Stored data entries:

•••

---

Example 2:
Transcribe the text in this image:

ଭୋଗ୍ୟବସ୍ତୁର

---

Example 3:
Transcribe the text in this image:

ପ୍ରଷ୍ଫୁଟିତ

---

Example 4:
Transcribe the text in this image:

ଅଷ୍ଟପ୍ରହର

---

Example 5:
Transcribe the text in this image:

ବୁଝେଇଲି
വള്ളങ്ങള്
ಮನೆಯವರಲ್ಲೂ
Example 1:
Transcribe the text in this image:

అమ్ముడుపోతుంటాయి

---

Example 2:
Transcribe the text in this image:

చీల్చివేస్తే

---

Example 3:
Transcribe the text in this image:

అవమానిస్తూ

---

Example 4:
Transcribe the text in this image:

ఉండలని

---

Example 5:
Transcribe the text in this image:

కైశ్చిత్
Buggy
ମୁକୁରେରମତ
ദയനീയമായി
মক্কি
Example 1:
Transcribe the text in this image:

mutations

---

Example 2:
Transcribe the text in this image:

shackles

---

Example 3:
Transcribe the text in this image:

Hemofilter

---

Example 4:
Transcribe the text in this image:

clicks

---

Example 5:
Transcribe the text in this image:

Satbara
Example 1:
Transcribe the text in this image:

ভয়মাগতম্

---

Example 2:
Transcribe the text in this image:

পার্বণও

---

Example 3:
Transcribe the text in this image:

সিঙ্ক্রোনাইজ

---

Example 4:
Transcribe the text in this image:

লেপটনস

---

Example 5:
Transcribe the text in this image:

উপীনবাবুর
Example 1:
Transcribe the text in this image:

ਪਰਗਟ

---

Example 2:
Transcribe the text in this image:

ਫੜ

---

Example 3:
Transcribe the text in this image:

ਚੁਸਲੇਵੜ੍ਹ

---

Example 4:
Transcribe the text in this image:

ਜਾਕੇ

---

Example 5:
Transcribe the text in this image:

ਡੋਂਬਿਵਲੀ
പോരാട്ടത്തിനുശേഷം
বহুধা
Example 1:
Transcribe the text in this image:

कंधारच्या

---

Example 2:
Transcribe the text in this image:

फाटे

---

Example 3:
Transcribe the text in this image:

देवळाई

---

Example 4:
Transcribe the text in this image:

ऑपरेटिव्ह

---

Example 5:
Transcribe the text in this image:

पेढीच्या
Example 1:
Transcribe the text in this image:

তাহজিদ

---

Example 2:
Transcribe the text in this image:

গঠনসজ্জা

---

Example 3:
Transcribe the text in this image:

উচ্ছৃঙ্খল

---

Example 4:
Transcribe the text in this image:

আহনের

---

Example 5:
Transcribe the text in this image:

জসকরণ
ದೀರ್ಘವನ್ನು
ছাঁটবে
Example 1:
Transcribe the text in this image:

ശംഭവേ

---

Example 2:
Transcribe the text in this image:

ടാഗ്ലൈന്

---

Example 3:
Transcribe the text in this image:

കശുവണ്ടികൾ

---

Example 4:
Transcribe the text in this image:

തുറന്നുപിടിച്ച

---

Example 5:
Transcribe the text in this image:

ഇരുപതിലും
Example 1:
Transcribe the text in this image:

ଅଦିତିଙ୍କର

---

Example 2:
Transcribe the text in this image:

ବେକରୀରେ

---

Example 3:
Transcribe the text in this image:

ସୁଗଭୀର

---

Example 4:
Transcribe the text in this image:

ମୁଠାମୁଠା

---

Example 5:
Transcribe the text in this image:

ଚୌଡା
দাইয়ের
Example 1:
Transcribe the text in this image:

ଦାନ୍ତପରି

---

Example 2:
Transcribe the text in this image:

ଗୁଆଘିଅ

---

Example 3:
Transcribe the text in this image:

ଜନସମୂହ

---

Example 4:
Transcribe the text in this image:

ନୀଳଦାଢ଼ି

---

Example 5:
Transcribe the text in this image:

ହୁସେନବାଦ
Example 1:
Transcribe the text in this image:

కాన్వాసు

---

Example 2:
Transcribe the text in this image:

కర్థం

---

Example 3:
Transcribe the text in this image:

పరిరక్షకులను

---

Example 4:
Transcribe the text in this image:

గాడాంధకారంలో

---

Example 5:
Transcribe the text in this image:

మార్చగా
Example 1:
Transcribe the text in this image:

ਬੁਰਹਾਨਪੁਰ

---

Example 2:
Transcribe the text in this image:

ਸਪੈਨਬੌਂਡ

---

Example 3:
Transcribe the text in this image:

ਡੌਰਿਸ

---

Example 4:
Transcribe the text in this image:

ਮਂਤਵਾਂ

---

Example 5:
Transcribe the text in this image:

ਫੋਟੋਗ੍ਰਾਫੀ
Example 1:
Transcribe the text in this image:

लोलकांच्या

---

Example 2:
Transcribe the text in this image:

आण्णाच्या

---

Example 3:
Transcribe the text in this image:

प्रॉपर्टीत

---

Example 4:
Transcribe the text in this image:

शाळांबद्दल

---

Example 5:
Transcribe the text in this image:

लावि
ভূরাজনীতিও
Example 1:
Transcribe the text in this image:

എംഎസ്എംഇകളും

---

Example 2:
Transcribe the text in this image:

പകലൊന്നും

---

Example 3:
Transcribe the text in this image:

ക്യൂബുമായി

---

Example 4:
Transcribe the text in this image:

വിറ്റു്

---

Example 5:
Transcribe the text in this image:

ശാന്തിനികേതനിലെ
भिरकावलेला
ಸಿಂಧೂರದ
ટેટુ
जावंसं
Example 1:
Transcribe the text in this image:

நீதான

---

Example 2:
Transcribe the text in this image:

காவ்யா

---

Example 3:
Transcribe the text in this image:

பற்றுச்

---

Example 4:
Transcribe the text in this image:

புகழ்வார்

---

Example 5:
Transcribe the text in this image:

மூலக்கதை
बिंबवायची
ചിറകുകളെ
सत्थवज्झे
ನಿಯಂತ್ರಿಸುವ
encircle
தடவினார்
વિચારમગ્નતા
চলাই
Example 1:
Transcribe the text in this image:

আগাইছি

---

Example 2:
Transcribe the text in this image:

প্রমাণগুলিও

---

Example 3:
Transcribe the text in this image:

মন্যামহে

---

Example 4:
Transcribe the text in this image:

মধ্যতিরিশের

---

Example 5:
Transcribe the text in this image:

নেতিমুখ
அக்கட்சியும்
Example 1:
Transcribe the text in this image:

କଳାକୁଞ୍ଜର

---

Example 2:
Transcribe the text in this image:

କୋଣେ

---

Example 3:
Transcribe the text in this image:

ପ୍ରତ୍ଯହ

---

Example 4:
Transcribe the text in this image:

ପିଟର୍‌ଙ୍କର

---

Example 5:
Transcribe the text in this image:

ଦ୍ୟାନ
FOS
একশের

•••

ASSIGNMENT: Please quote the records above exactly, without skipping a line.

SOLUTION TO THIS PROBLEM:
---

Example 2:
Transcribe the text in this image:

ଭୋଗ୍ୟବସ୍ତୁର

---

Example 3:
Transcribe the text in this image:

ପ୍ରଷ୍ଫୁଟିତ

---

Example 4:
Transcribe the text in this image:

ଅଷ୍ଟପ୍ରହର

---

Example 5:
Transcribe the text in this image:

ବୁଝେଇଲି
വള്ളങ്ങള്
ಮನೆಯವರಲ್ಲೂ
Example 1:
Transcribe the text in this image:

అమ్ముడుపోతుంటాయి

---

Example 2:
Transcribe the text in this image:

చీల్చివేస్తే

---

Example 3:
Transcribe the text in this image:

అవమానిస్తూ

---

Example 4:
Transcribe the text in this image:

ఉండలని

---

Example 5:
Transcribe the text in this image:

కైశ్చిత్
Buggy
ମୁକୁରେରମତ
ദയനീയമായി
মক্কি
Example 1:
Transcribe the text in this image:

mutations

---

Example 2:
Transcribe the text in this image:

shackles

---

Example 3:
Transcribe the text in this image:

Hemofilter

---

Example 4:
Transcribe the text in this image:

clicks

---

Example 5:
Transcribe the text in this image:

Satbara
Example 1:
Transcribe the text in this image:

ভয়মাগতম্

---

Example 2:
Transcribe the text in this image:

পার্বণও

---

Example 3:
Transcribe the text in this image:

সিঙ্ক্রোনাইজ

---

Example 4:
Transcribe the text in this image:

লেপটনস

---

Example 5:
Transcribe the text in this image:

উপীনবাবুর
Example 1:
Transcribe the text in this image:

ਪਰਗਟ

---

Example 2:
Transcribe the text in this image:

ਫੜ

---

Example 3:
Transcribe the text in this image:

ਚੁਸਲੇਵੜ੍ਹ

---

Example 4:
Transcribe the text in this image:

ਜਾਕੇ

---

Example 5:
Transcribe the text in this image:

ਡੋਂਬਿਵਲੀ
പോരാട്ടത്തിനുശേഷം
বহুধা
Example 1:
Transcribe the text in this image:

कंधारच्या

---

Example 2:
Transcribe the text in this image:

फाटे

---

Example 3:
Transcribe the text in this image:

देवळाई

---

Example 4:
Transcribe the text in this image:

ऑपरेटिव्ह

---

Example 5:
Transcribe the text in this image:

पेढीच्या
Example 1:
Transcribe the text in this image:

তাহজিদ

---

Example 2:
Transcribe the text in this image:

গঠনসজ্জা

---

Example 3:
Transcribe the text in this image:

উচ্ছৃঙ্খল

---

Example 4:
Transcribe the text in this image:

আহনের

---

Example 5:
Transcribe the text in this image:

জসকরণ
ದೀರ್ಘವನ್ನು
ছাঁটবে
Example 1:
Transcribe the text in this image:

ശംഭവേ

---

Example 2:
Transcribe the text in this image:

ടാഗ്ലൈന്

---

Example 3:
Transcribe the text in this image:

കശുവണ്ടികൾ

---

Example 4:
Transcribe the text in this image:

തുറന്നുപിടിച്ച

---

Example 5:
Transcribe the text in this image:

ഇരുപതിലും
Example 1:
Transcribe the text in this image:

ଅଦିତିଙ୍କର

---

Example 2:
Transcribe the text in this image:

ବେକରୀରେ

---

Example 3:
Transcribe the text in this image:

ସୁଗଭୀର

---

Example 4:
Transcribe the text in this image:

ମୁଠାମୁଠା

---

Example 5:
Transcribe the text in this image:

ଚୌଡା
দাইয়ের
Example 1:
Transcribe the text in this image:

ଦାନ୍ତପରି

---

Example 2:
Transcribe the text in this image:

ଗୁଆଘିଅ

---

Example 3:
Transcribe the text in this image:

ଜନସମୂହ

---

Example 4:
Transcribe the text in this image:

ନୀଳଦାଢ଼ି

---

Example 5:
Transcribe the text in this image:

ହୁସେନବାଦ
Example 1:
Transcribe the text in this image:

కాన్వాసు

---

Example 2:
Transcribe the text in this image:

కర్థం

---

Example 3:
Transcribe the text in this image:

పరిరక్షకులను

---

Example 4:
Transcribe the text in this image:

గాడాంధకారంలో

---

Example 5:
Transcribe the text in this image:

మార్చగా
Example 1:
Transcribe the text in this image:

ਬੁਰਹਾਨਪੁਰ

---

Example 2:
Transcribe the text in this image:

ਸਪੈਨਬੌਂਡ

---

Example 3:
Transcribe the text in this image:

ਡੌਰਿਸ

---

Example 4:
Transcribe the text in this image:

ਮਂਤਵਾਂ

---

Example 5:
Transcribe the text in this image:

ਫੋਟੋਗ੍ਰਾਫੀ
Example 1:
Transcribe the text in this image:

लोलकांच्या

---

Example 2:
Transcribe the text in this image:

आण्णाच्या

---

Example 3:
Transcribe the text in this image:

प्रॉपर्टीत

---

Example 4:
Transcribe the text in this image:

शाळांबद्दल

---

Example 5:
Transcribe the text in this image:

लावि
ভূরাজনীতিও
Example 1:
Transcribe the text in this image:

എംഎസ്എംഇകളും

---

Example 2:
Transcribe the text in this image:

പകലൊന്നും

---

Example 3:
Transcribe the text in this image:

ക്യൂബുമായി

---

Example 4:
Transcribe the text in this image:

വിറ്റു്

---

Example 5:
Transcribe the text in this image:

ശാന്തിനികേതനിലെ
भिरकावलेला
ಸಿಂಧೂರದ
ટેટુ
जावंसं
Example 1:
Transcribe the text in this image:

நீதான

---

Example 2:
Transcribe the text in this image:

காவ்யா

---

Example 3:
Transcribe the text in this image:

பற்றுச்

---

Example 4:
Transcribe the text in this image:

புகழ்வார்

---

Example 5:
Transcribe the text in this image:

மூலக்கதை
बिंबवायची
ചിറകുകളെ
सत्थवज्झे
ನಿಯಂತ್ರಿಸುವ
encircle
தடவினார்
વિચારમગ્નતા
চলাই
Example 1:
Transcribe the text in this image:

আগাইছি

---

Example 2:
Transcribe the text in this image:

প্রমাণগুলিও

---

Example 3:
Transcribe the text in this image:

মন্যামহে

---

Example 4:
Transcribe the text in this image:

মধ্যতিরিশের

---

Example 5:
Transcribe the text in this image:

নেতিমুখ
அக்கட்சியும்
Example 1:
Transcribe the text in this image:

କଳାକୁଞ୍ଜର

---

Example 2:
Transcribe the text in this image:

କୋଣେ

---

Example 3:
Transcribe the text in this image:

ପ୍ରତ୍ଯହ

---

Example 4:
Transcribe the text in this image:

ପିଟର୍‌ଙ୍କର

---

Example 5:
Transcribe the text in this image:

ଦ୍ୟାନ
FOS
একশের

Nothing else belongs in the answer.